Although a gap in cannabis policy has been identified, the authors stated that it was time for these issues to be addressed. “The continued criminalization of cannabis at the federal level, coupled with an increasing number of states authorizing medical or adult-use cannabis activity, has resulted in an ever-widening policy gap between federal and state cannabis laws,” the authors said. “However, due to cannabis’s widely accepted medical use, existing state and local efforts to authorize, license and regulate cannabis for medical and adult-use, and bipartisan support from the American public regarding cannabis legalization, many believe that it is no longer a matter of ‘if’ or ‘when’ this gap will be addressed, but ‘how’.”

Ultimately, the CRCC authors don’t recommend the SAFE Banking Act in its current form unless these topics are discussed. “As such, regardless of whether Congress decides to pass cannabis banking reform as a part of more comprehensive cannabis policy reform or as a standalone issue, Congress should ensure that any legislation related to cannabis banking reform includes explicit provisions that seek to ensure fair and equitable access to financial services for all in the cannabis industry. Until the SAFE Banking Act is amended to include such provisions it should not be considered a safe bet to achieve equity in cannabis banking.”

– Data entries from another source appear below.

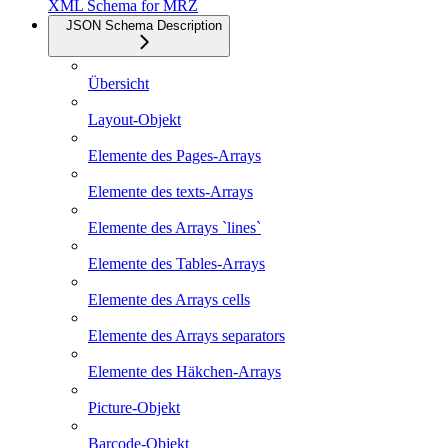
XML Schema for MRZ
JSON Schema Description
Übersicht
Layout-Objekt
Elemente des Pages-Arrays
Elemente des texts-Arrays
Elemente des Arrays `lines`
Elemente des Tables-Arrays
Elemente des Arrays cells
Elemente des Arrays separators
Elemente des Häkchen-Arrays
Picture-Objekt
Barcode-Objekt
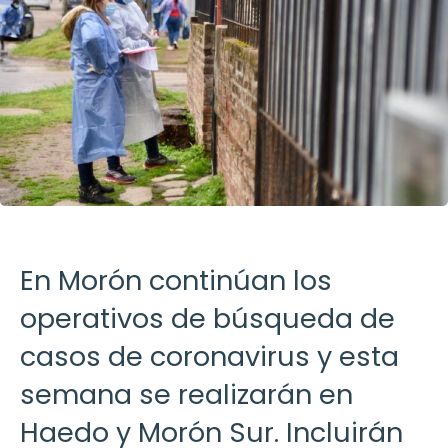
En Morón continúan los
operativos de búsqueda de
casos de coronavirus y esta
semana se realizarán en
Haedo y Morón Sur. Incluirán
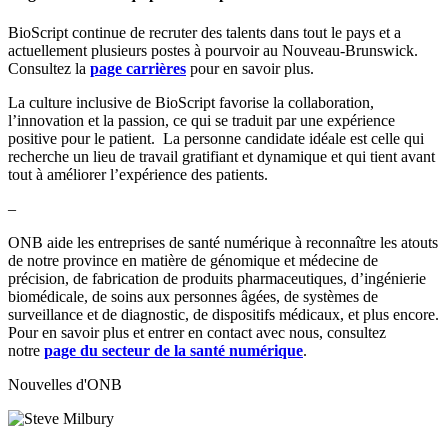
BioScript continue de recruter des talents dans tout le pays et a
actuellement plusieurs postes à pourvoir au Nouveau-Brunswick.
Consultez la
page carrières
pour en savoir plus.
La culture inclusive de BioScript favorise la collaboration,
l’innovation et la passion, ce qui se traduit par une expérience
positive pour le patient. La personne candidate idéale est celle qui
recherche un lieu de travail gratifiant et dynamique et qui tient avant
tout à améliorer l’expérience des patients.
–
ONB aide les entreprises de santé numérique à reconnaître les atouts
de notre province en matière de génomique et médecine de
précision, de fabrication de produits pharmaceutiques, d’ingénierie
biomédicale, de soins aux personnes âgées, de systèmes de
surveillance et de diagnostic, de dispositifs médicaux, et plus encore.
Pour en savoir plus et entrer en contact avec nous, consultez
notre
page du secteur de la santé numérique
.
Nouvelles d'ONB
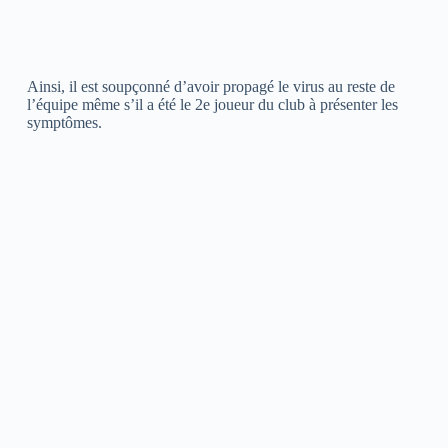
Ainsi, il est soupçonné d’avoir propagé le virus au reste de
l’équipe même s’il a été le 2e joueur du club à présenter les
symptômes.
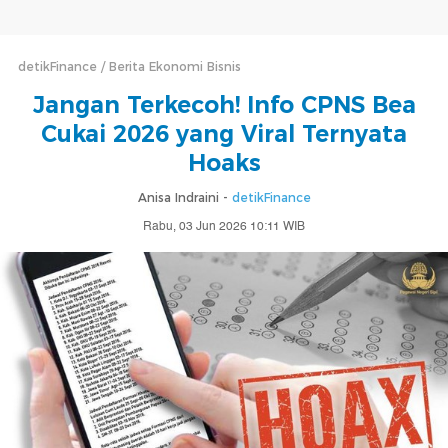
detikFinance
Berita Ekonomi Bisnis
Jangan Terkecoh! Info CPNS Bea
Cukai 2026 yang Viral Ternyata
Hoaks
Anisa Indraini -
detikFinance
Rabu, 03 Jun 2026 10:11 WIB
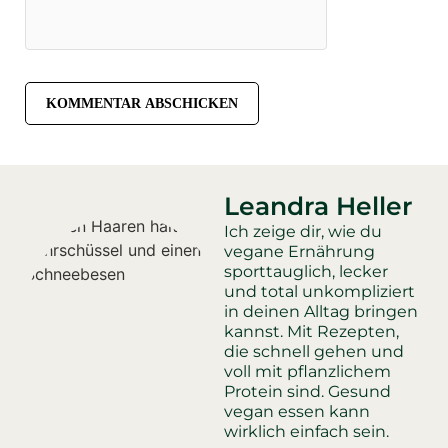
Leandra Heller
Ich zeige dir, wie du
vegane Ernährung
sporttauglich, lecker
und total unkompliziert
in deinen Alltag bringen
kannst. Mit Rezepten,
die schnell gehen und
voll mit pflanzlichem
Protein sind. Gesund
vegan essen kann
wirklich einfach sein.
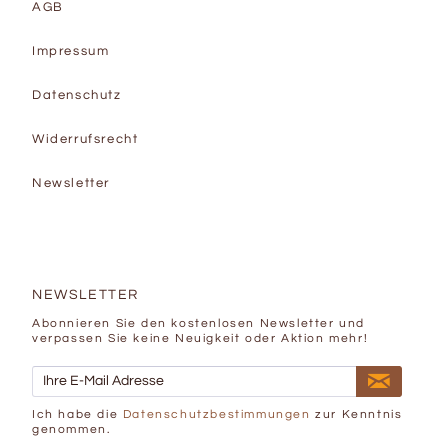
AGB
Impressum
Datenschutz
Widerrufsrecht
Newsletter
NEWSLETTER
Abonnieren Sie den kostenlosen Newsletter und
verpassen Sie keine Neuigkeit oder Aktion mehr!
Ich habe die
Datenschutzbestimmungen
zur Kenntnis
genommen.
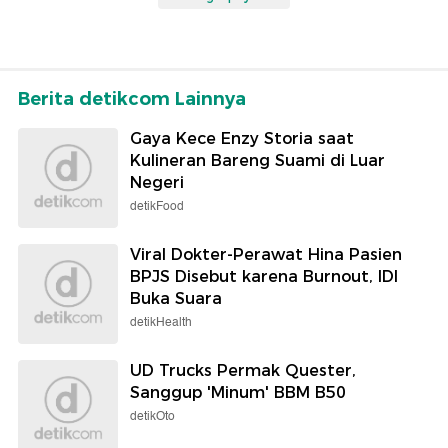
Berita detikcom Lainnya
Gaya Kece Enzy Storia saat
Kulineran Bareng Suami di Luar
Negeri
detikFood
Viral Dokter-Perawat Hina Pasien
BPJS Disebut karena Burnout, IDI
Buka Suara
detikHealth
UD Trucks Permak Quester,
Sanggup 'Minum' BBM B50
detikOto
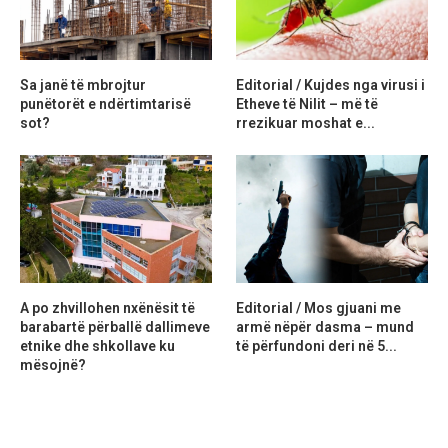
Sa janë të mbrojtur
Editorial / Kujdes nga virusi i
punëtorët e ndërtimtarisë
Etheve të Nilit – më të
sot?
rrezikuar moshat e...
A po zhvillohen nxënësit të
Editorial / Mos gjuani me
barabartë përballë dallimeve
armë nëpër dasma – mund
etnike dhe shkollave ku
të përfundoni deri në 5...
mësojnë?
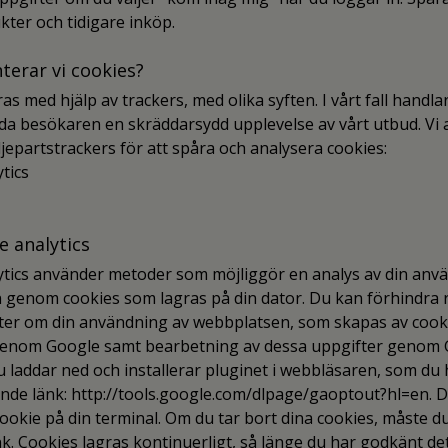
kter och tidigare inköp.
terar vi cookies?
s med hjälp av trackers, med olika syften. I vårt fall handla
da besökaren en skräddarsydd upplevelse av vårt utbud. Vi
djepartstrackers för att spåra och analysera cookies:
tics
e analytics
tics använder metoder som möjliggör en analys av din anv
genom cookies som lagras på din dator. Du kan förhindra r
ter om din användning av webbplatsen, som skapas av cookie
 genom Google samt bearbetning av dessa uppgifter genom 
 laddar ned och installerar pluginet i webbläsaren, som du 
jande länk: http://tools.google.com/dlpage/gaoptout?hl=en. 
ookie på din terminal. Om du tar bort dina cookies, måste du
k. Cookies lagras kontinuerligt, så länge du har godkänt det.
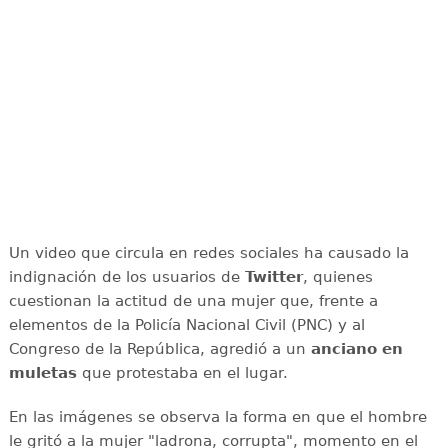
Un video que circula en redes sociales ha causado la
indignación de los usuarios de
Twitter
, quienes
cuestionan la actitud de una mujer que, frente a
elementos de la Policía Nacional Civil (PNC) y al
Congreso de la República, agredió a un
anciano en
muletas
que protestaba en el lugar.
En las imágenes se observa la forma en que el hombre
le gritó a la mujer "ladrona, corrupta", momento en el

This paper and these 10 recommendations were released nearly one month after Sen. Cory Booker and Ron Wyden filed the Cannabis Administration and Opportunity Act in July. Reports predict that compromises could be made, with the possible release of a bill being referred to as “SAFE Banking Plus.”

Wednesday, Aug. 17th, the CRCC holds a Cannabis Regulatory Deep Dive to discuss the analysis with the four authors and Maritza Peez, Director of Drug Policy Alliance’s Office of Federal Affairs. She will also moderate. This event will take place via Zoom at 12:00 p.m. ET.